Définitions

Il est difficile de définir l’œuvre art et j’aimerais ici abandonner quelques instants le masque académique afin d’aborder cette question d’une façon plus sensible. Car ce qui me pousse à réfléchir à nouveau à cette question, qui pourrait sembler inutile aux yeux de certains tant elle a produit des débats stériles qui semblent se neutraliser les uns les autres, c’est la montée en puissance d’un art financier et d’un art scolaire.

Dans les deux cas, tout est question de contexte relationnel. On aurait bien du mal à les définir de façon interne, par exemple en se fondant sur une analyse des formes, car le même objet dans un contexte différent prend un sens fort spécifique. Mais sans doute l’art scolaire a-t-il quelques caractéristiques : il s’agit d’un art conceptualiste (j’utilise ce terme pour le distinguer de l’art conceptuel comme courant historique) qui se fonde souvent sur une documentation historique et qui travaille des associations inattendues. Ainsi la rencontre contingente entre deux documents dans un contexte déterminé permet de produire un surévénement, nommé œuvre d’art, qui a pour objectif de rendre sensible cette voie inexplorée.

Or le sentiment qui nous saisit souvent en face de ce type de propositions est celui d’une vacuité et d’une réification du propos artistique. Car ce qui est pris pour un symptôme profond est souvent un effet de surface, ce qui veut se présenter comme une secousse sismographique warburgienne n’est le plus souvent qu’une obsession académique. Quant à la forme, elle est standard, elle adopte par défaut une esthétique sèche, en vue de laisser le propos pleinement se déployer dans une certaine déception, dans un certain manque. On semble se rassurer en ramenant le style au minimum d’expressivité.

Au-delà du fait que ce type d’œuvres semble s’adresser à des spécialistes (enseignants, étudiants, historiens, commissaires et critiques) et refermer le milieu de l’art sur lui-même, ce qui frappe est le manque de « style » et d’imagination. Ces deux mots peuvent sembler régressifs aux yeux de certains. Le premier semble désigner une relation entre la subjectivité de l’artiste et la forme de son inscription sur un support matériel. Le second relèverait d’un mysticisme artistique, disons même d’un pathos. Mais j’aimerais pour ma part souligner qu’ils sont tous les deux ce qui peut permettre d’approcher une œuvre d’art dans ce qu’elle a de spécifique si on la compare à un travail technique, publicitaire, théorique ou universitaire.

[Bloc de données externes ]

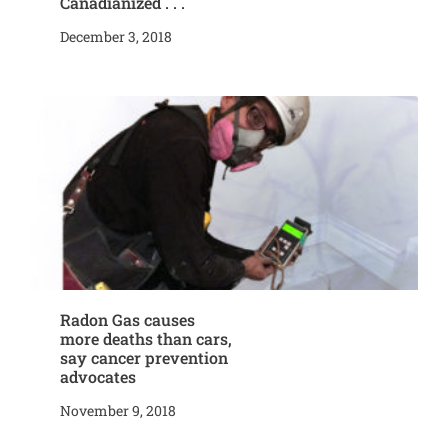
Canadianized . . .
December 3, 2018
Radon Gas causes
more deaths than cars,
say cancer prevention
advocates
November 9, 2018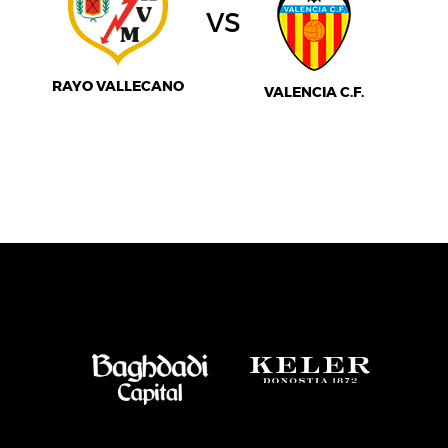
vs
RAYO VALLECANO
VALENCIA C.F.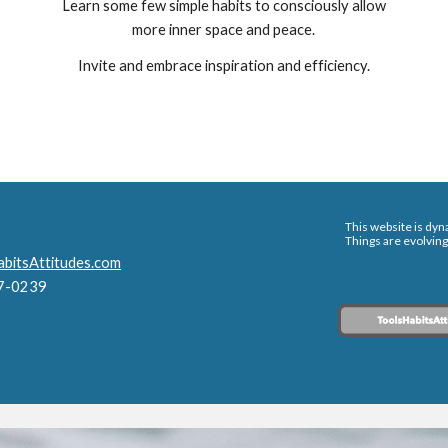
Learn some few simple habits to consciously allow
more inner space and peace.
Invite and embrace inspiration and efficiency.
This website is dyna
Things are evolving
bitsAttitudes.com
47-0239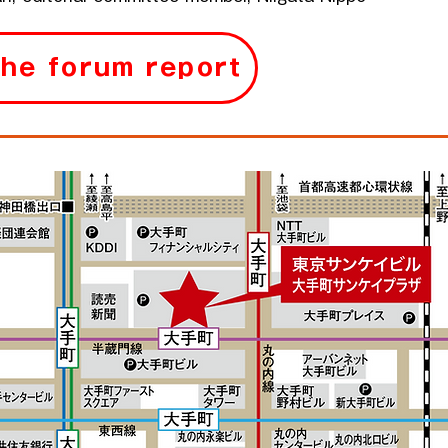
the forum report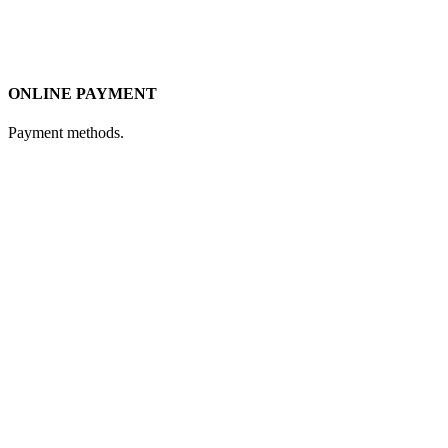
ONLINE PAYMENT
Payment methods.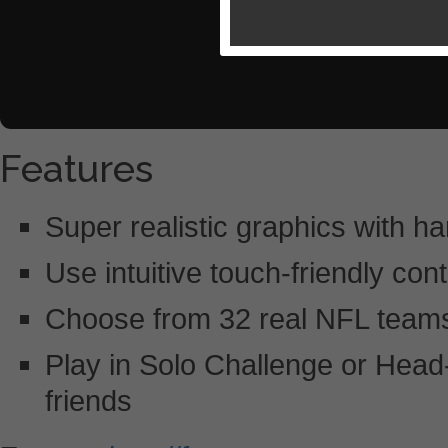
Features
Super realistic graphics with har
Use intuitive touch-friendly con
Choose from 32 real NFL teams a
Play in Solo Challenge or Head
friends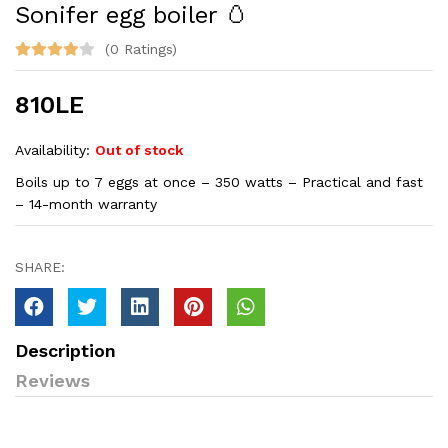
Sonifer egg boiler 🥚
(0 Ratings)
810LE
Availability:
Out of stock
Boils up to 7 eggs at once – 350 watts – Practical and fast
– 14-month warranty
SHARE:
Description
Reviews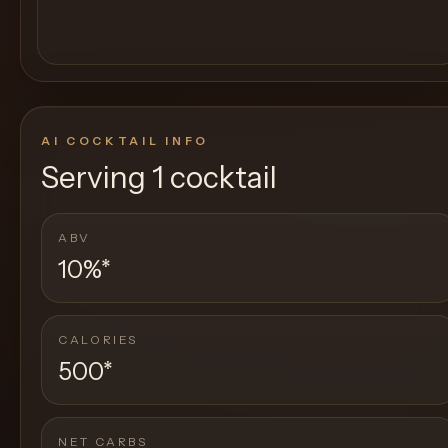
AI COCKTAIL INFO
Serving
1 cocktail
ABV
10%
*
CALORIES
500
*
NET CARBS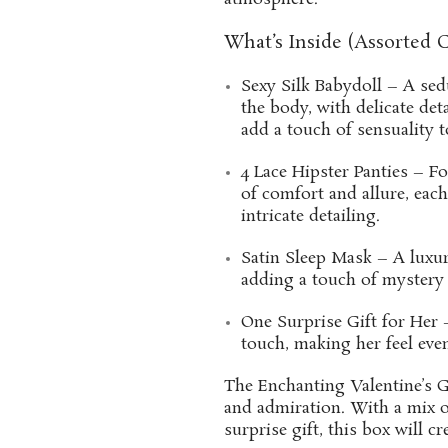
What’s Inside (Assorted C
Sexy Silk Babydoll – A sedu
the body, with delicate de
add a touch of sensuality t
4 Lace Hipster Panties – Fo
of comfort and allure, each
intricate detailing.
Satin Sleep Mask – A luxuri
adding a touch of mystery 
One Surprise Gift for Her –
touch, making her feel eve
The Enchanting Valentine’s Gi
and admiration. With a mix of
surprise gift, this box will c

Le style, c’est-à-dire la relation organique entre un fond et une forme, ne relève pas nécessairement de la psychologie, mais de l’individuation : l’individu se met en tension préindividuelle pour rejouer ce qui l’individu, c’est-à-dire sa part d’anonymat.

L’imagination est simplement la faculté d’invoquer des images et de les réaliser par inscription sur une surface matérielle. L’imagination permet de concevoir l’art comme une production spéculative sensible. Elle permet de distinguer l’activité artistique d’une pratique strictement documentaire, qui assemblerait des documents hétérogènes, et de la définir comme une pratique productive : produire ce qui N’EST PAS, plutôt que tenter d’explorer ce qui EST DÉJÀ. La vérité ne préexiste pas, elle est contemporaine de la production. Cette conception constructiviste correspond à l’épistémologie artistique : quand le cubisme apparaît, il ne dévoile pas ce qui existait, il produit de nouvelles conditions d’expérience. On pourrait penser que les sciences expérimentales construisent aussi leurs conditions, mais cette construction est à la limite de l’a priori de l’expérience construite. Elle vient troubler la volonté d’objectivité sans pour autant faire disparaître celle-ci. Dans le cas d’une oeuvre d’art, la vérité n’est ni universelle ni a priori. Elle est imaginaire ou simulacre pour utiliser la terminologie de Klossowski. Cette imagination se repose sur la part la plus anonyme et indéterminée de l’artiste. Elle n’est pas le produit d’une psychologie identitaire.